Il émane de l’art du Sud-Africain Robin Rhode une poésie particulière. À propos de ses œuvres, l’artiste évoque une « forme de théâtre » (a form of theatre), et plus encore une « sorte de cinéma vivant » (a kind of live cinema).

Devant la succession des photographies, laquelle décompose une action (celle d’un corps et de dessins qui se [dé]matérialisent peu à peu sur un mur), on songe en effet aux origines primitives du septième art dans les photogrammes d’Étienne-Jules Marey ou d’Eadweard Muybridge.

Mais plus encore, la narration fragmentée, le profil des corps, le rapport qu’ils entretiennent avec le mur, tout cela nous renvoie à une tradition bien plus ancienne de l’image, celle, notamment, des peintures égyptiennes. Chez Robin Rhode, le mur est un écran ouvrant sur un autre monde, voire une infinité d’univers parallèles.

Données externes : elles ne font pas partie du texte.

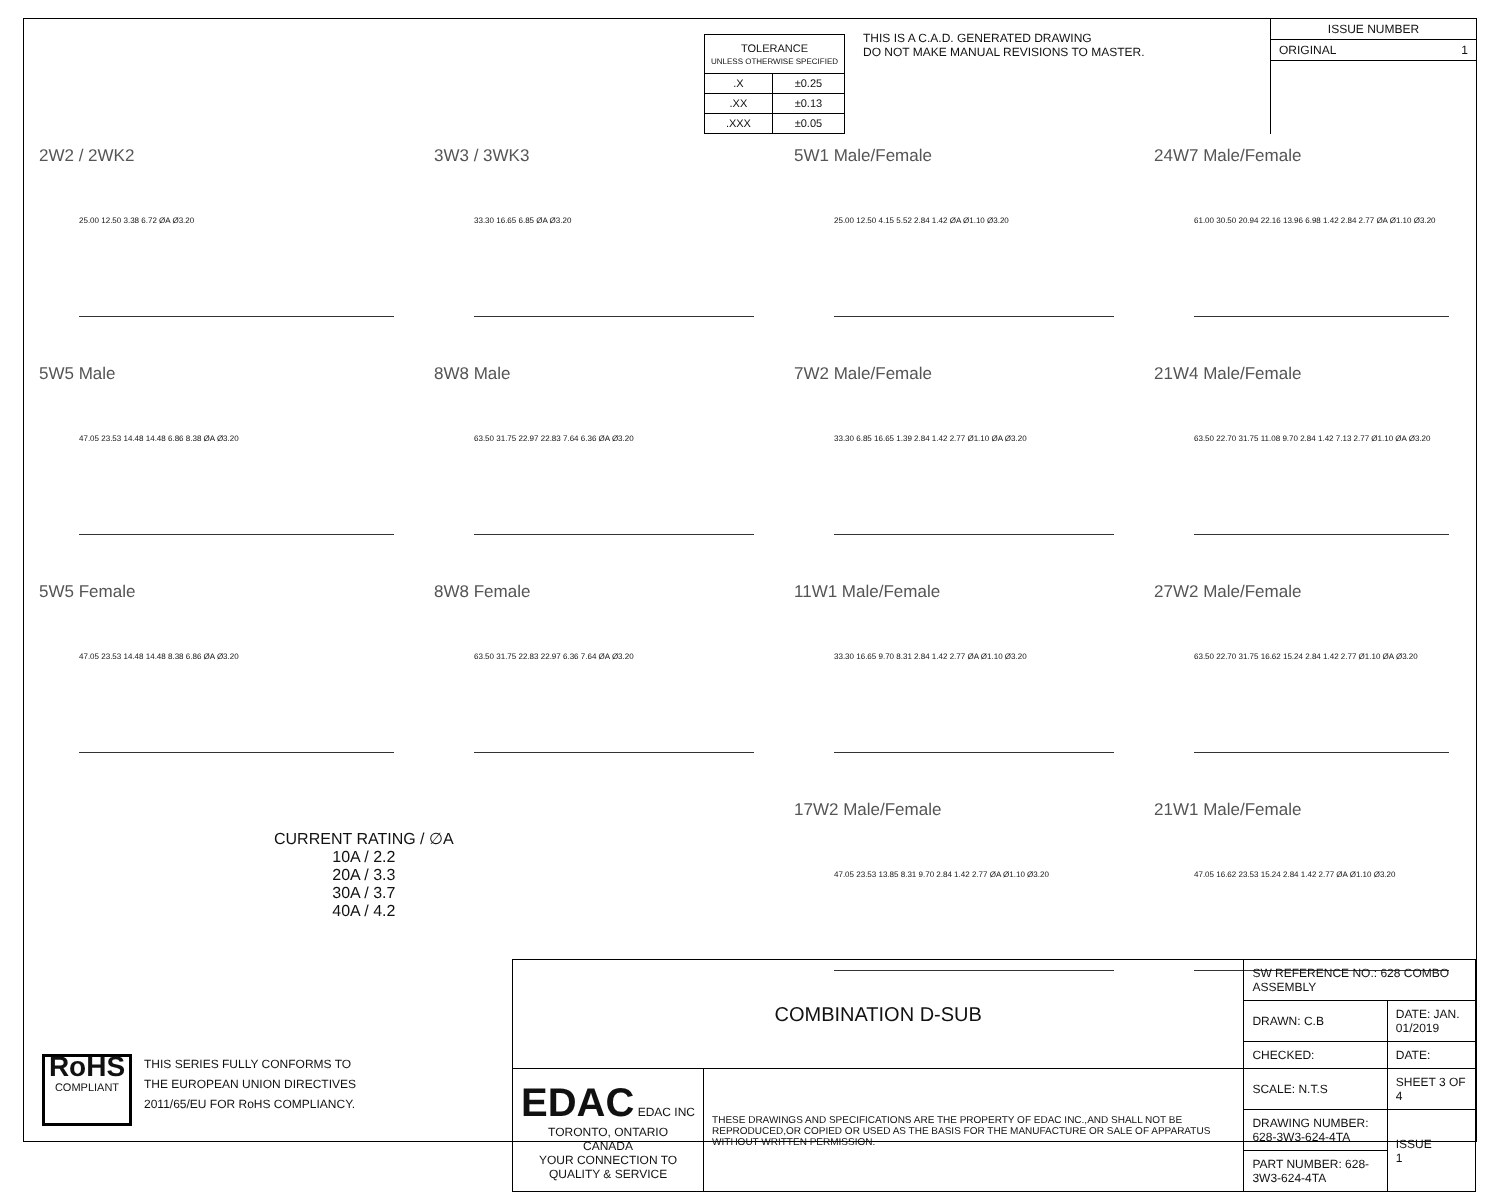| TOLERANCE UNLESS OTHERWISE SPECIFIED | |
| .X | ±0.25 |
| .XX | ±0.13 |
| .XXX | ±0.05 |
THIS IS A C.A.D. GENERATED DRAWING
DO NOT MAKE MANUAL REVISIONS TO MASTER.
ISSUE NUMBER
ORIGINAL 1
2W2 / 2WK2
25.00 12.50 3.38 6.72 ØA Ø3.20
3W3 / 3WK3
33.30 16.65 6.85 ØA Ø3.20
5W1 Male/Female
25.00 12.50 4.15 5.52 2.84 1.42 ØA Ø1.10 Ø3.20
24W7 Male/Female
61.00 30.50 20.94 22.16 13.96 6.98 1.42 2.84 2.77 ØA Ø1.10 Ø3.20
5W5 Male
47.05 23.53 14.48 14.48 6.86 8.38 ØA Ø3.20
8W8 Male
63.50 31.75 22.97 22.83 7.64 6.36 ØA Ø3.20
7W2 Male/Female
33.30 6.85 16.65 1.39 2.84 1.42 2.77 Ø1.10 ØA Ø3.20
21W4 Male/Female
63.50 22.70 31.75 11.08 9.70 2.84 1.42 7.13 2.77 Ø1.10 ØA Ø3.20
5W5 Female
47.05 23.53 14.48 14.48 8.38 6.86 ØA Ø3.20
8W8 Female
63.50 31.75 22.83 22.97 6.36 7.64 ØA Ø3.20
11W1 Male/Female
33.30 16.65 9.70 8.31 2.84 1.42 2.77 ØA Ø1.10 Ø3.20
27W2 Male/Female
63.50 22.70 31.75 16.62 15.24 2.84 1.42 2.77 Ø1.10 ØA Ø3.20
17W2 Male/Female
47.05 23.53 13.85 8.31 9.70 2.84 1.42 2.77 ØA Ø1.10 Ø3.20
21W1 Male/Female
47.05 16.62 23.53 15.24 2.84 1.42 2.77 ØA Ø1.10 Ø3.20
CURRENT RATING / ∅A
10A / 2.2
20A / 3.3
30A / 3.7
40A / 4.2
RoHS
COMPLIANT
THIS SERIES FULLY CONFORMS TO
THE EUROPEAN UNION DIRECTIVES
2011/65/EU FOR RoHS COMPLIANCY.
| COMBINATION D-SUB | | SW REFERENCE NO.: 628 COMBO ASSEMBLY | |
| | | DRAWN: C.B | DATE: JAN. 01/2019 |
| | | CHECKED: | DATE: |
| EDAC EDAC INC TORONTO, ONTARIO CANADA YOUR CONNECTION TO QUALITY & SERVICE | THESE DRAWINGS AND SPECIFICATIONS ARE THE PROPERTY OF EDAC INC.,AND SHALL NOT BE REPRODUCED,OR COPIED OR USED AS THE BASIS FOR THE MANUFACTURE OR SALE OF APPARATUS WITHOUT WRITTEN PERMISSION. | SCALE: N.T.S | SHEET 3 OF 4 |
| | | DRAWING NUMBER: 628-3W3-624-4TA | ISSUE 1 |
| | | PART NUMBER: 628-3W3-624-4TA | |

Portes et fenêtres y sont un motif récurrent, ils permettent de pénétrer un espace en deux dimensions où les lois physiques et les rapports d’échelle qui régissent notre monde n’ont plus cours. Cet espace est bien celui du rêve, d’une projection onirique, de la matérialisation de pensées intimes à la dimension symbolique.Au rez-de-chaussée de la galerie du Pont de Lodi, Holy Key (2016) montre les affres d’un personnage qui se débat avec une clef gigantesque.

Tel Atlas portant le monde, et plus encore Sisyphe poussant quotidiennement son rocher, il tente désespérément de l’insinuer dans une serrure aux dimensions hors normes, par laquelle filtre une éblouissante lumière, signe d’un monde meilleur dissimulé derrière le mur noir opaque. Chacune de ses tentatives inscrit l’empreinte de la clef sur la paroi. D’un point de vue métaphysique, l’œuvre nous évoque la difficulté qu’on éprouve parfois à trouver une place en ce monde.

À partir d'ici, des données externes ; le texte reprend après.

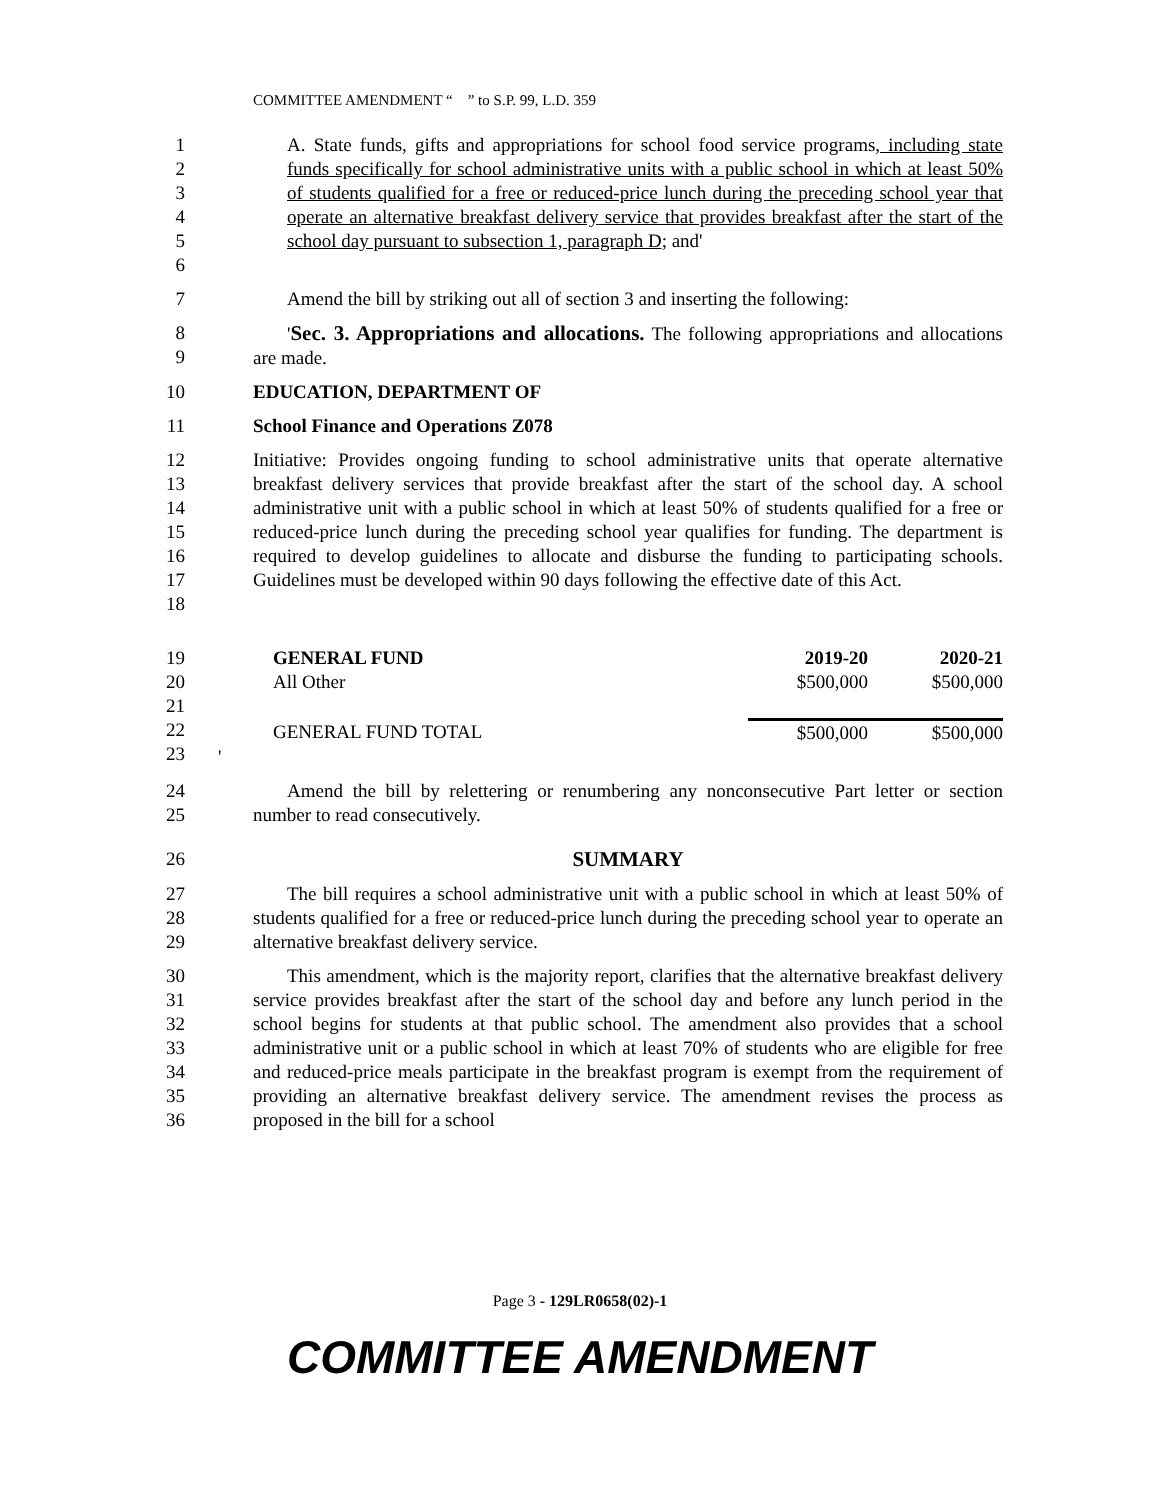COMMITTEE AMENDMENT “ ” to S.P. 99, L.D. 359
1
2
3
4
5
6
A. State funds, gifts and appropriations for school food service programs, including state funds specifically for school administrative units with a public school in which at least 50% of students qualified for a free or reduced-price lunch during the preceding school year that operate an alternative breakfast delivery service that provides breakfast after the start of the school day pursuant to subsection 1, paragraph D; and'
7 Amend the bill by striking out all of section 3 and inserting the following:
8
9
'Sec. 3. Appropriations and allocations. The following appropriations and allocations are made.
10 EDUCATION, DEPARTMENT OF
11 School Finance and Operations Z078
12
13
14
15
16
17
18
Initiative: Provides ongoing funding to school administrative units that operate alternative breakfast delivery services that provide breakfast after the start of the school day. A school administrative unit with a public school in which at least 50% of students qualified for a free or reduced-price lunch during the preceding school year qualifies for funding. The department is required to develop guidelines to allocate and disburse the funding to participating schools. Guidelines must be developed within 90 days following the effective date of this Act.
19
20
21
22
23
| GENERAL FUND | 2019-20 | 2020-21 |
| All Other | $500,000 | $500,000 |
| GENERAL FUND TOTAL | $500,000 | $500,000 |
| ' | | |
24
25
Amend the bill by relettering or renumbering any nonconsecutive Part letter or section number to read consecutively.
26 SUMMARY
27
28
29
The bill requires a school administrative unit with a public school in which at least 50% of students qualified for a free or reduced-price lunch during the preceding school year to operate an alternative breakfast delivery service.
30
31
32
33
34
35
36
This amendment, which is the majority report, clarifies that the alternative breakfast delivery service provides breakfast after the start of the school day and before any lunch period in the school begins for students at that public school. The amendment also provides that a school administrative unit or a public school in which at least 70% of students who are eligible for free and reduced-price meals participate in the breakfast program is exempt from the requirement of providing an alternative breakfast delivery service. The amendment revises the process as proposed in the bill for a school
Page 3 - 129LR0658(02)-1
COMMITTEE AMENDMENT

On pense alors à l’essai qu’Albert Camus consacra au mythe de Sisyphe : « Il faut imaginer Sisyphe heureux », conclut l’écrivain pour signifier que le héros grec, en dépit de son éternelle condamnation, demeure tout de même supérieur à son destin.Cette référence à la philosophie existentialiste en appelle une autre. L’exposition de Robin Rhode s’intitule « Force of Circumstance », d’après le livre LaForce des choses (1963) de Simone de Beauvoir, dans lequel elle raconte ses mémoires. Existentialiste, l’art de Robin Rhode l’est assurément, de manière allégorique.

Il met en scène une interaction entre des corps vivants, qui tentent de maîtriser les ressorts de leur destinée, et des objets inertes, à la fonction prédéfinie, mais que la magie de la chorégraphie et du dessin est susceptible de modifier poétiquement et irrémédiablement.Dans le sous-sol de la galerie, l’artiste rejoue sur un mode inédit une performance réalisée en 2016 au SCAD Museum of Art (Savanah College of Art and Design), en Géorgie (États-Unis). Des objets peints en noir (chaises, bicyclette, porte-manteau) sont accrochés sur le mur. L’artiste plonge son corps dans une baignoire emplie d’encre, puis se saisit des objets afin d’imprimer leur trace. Tout l’œuvre de Robin Rhode est parcouru par un art du contraste , du paradoxe et de l’antagonisme – négatif/positif, planéité/profondeur, abstraction/réalisme –, où les puissances de la pensée et de l’imagination permettent de voyager d’un extrême à l’autre._

Robin Rhode est né en 1976 à Cape Town (Afrique du Sud). Il vit et travaille à Berlin (Allemagne). Il a présenté de nombreuses expositions personnelles et collectives dans de prestigieuses institutions à travers le monde : le Haus der Kunst, Munich ; le Los Angeles County Museum of Art ; le Museum of Modern Art, New York ; la National Gallery of Victoria, Melbourne ; le Hamburger Bahnhof-Museum für Gegenwart, Berlin;le Centre Pompidou, Paris ; le Wexner Center for the Arts, Columbus ; la Hayward Gallery, London. Il a participé à la 51ème Biennale de Venise, la Biennale de Sydney et la Biennale de New Orleans. Ses oeuvres font partie de maintes collections publiques : le Centre Pompidou, Paris; la Julia Stoschek Collection, Düsseldorf ; Louis Vuitton Moet Hennesy (LVMH), Paris ; la National Gallery of Victoria, Melbourne; le Solomon R. Guggenheim Museum, New York ; le Museum of Modern Art (MoMA), New York ; le Walker Art Center, Minneapolis.